> **Prompt**
From the material below, tally every line containing "Летопись"; reply with the total only.

··········

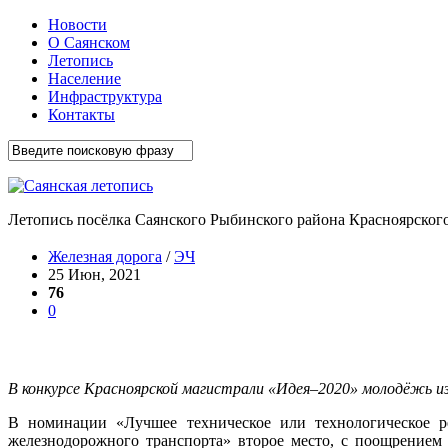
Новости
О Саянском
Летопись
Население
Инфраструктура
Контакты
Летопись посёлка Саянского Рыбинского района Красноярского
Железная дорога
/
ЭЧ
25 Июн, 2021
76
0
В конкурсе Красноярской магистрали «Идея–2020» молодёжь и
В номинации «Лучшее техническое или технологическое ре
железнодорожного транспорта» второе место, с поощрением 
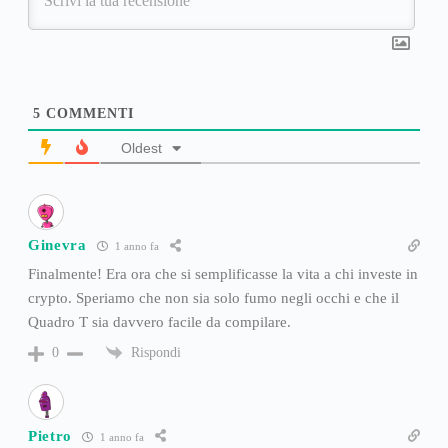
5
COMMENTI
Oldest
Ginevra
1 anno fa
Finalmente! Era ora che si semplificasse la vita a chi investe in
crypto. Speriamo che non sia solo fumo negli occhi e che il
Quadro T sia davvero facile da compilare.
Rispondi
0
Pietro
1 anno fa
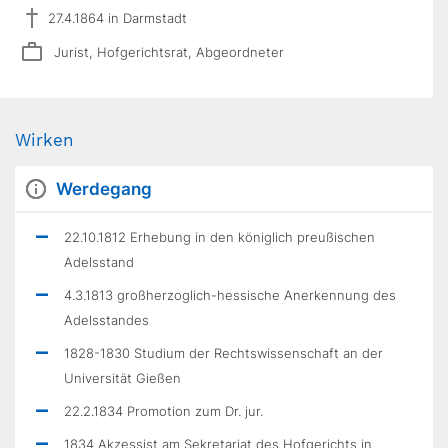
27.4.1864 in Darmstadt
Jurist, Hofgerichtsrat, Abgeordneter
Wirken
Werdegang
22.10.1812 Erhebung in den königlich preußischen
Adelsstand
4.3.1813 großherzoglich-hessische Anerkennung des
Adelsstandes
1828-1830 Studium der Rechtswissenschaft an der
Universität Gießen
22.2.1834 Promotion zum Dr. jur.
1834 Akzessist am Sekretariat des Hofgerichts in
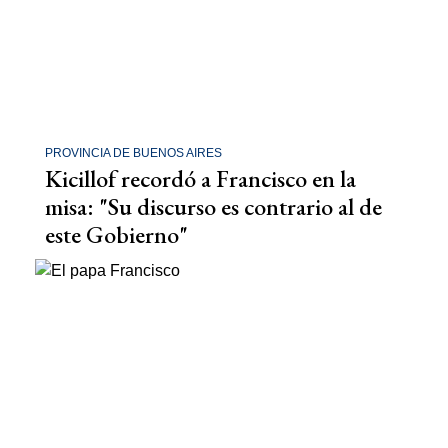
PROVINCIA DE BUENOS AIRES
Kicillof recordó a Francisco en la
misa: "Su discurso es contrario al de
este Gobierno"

··········

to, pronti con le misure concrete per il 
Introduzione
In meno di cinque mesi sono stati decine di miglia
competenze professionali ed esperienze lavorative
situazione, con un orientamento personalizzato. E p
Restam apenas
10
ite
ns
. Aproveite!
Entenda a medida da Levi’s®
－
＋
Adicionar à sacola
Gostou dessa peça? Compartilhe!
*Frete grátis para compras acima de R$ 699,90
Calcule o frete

··········

> **Exercise response**
2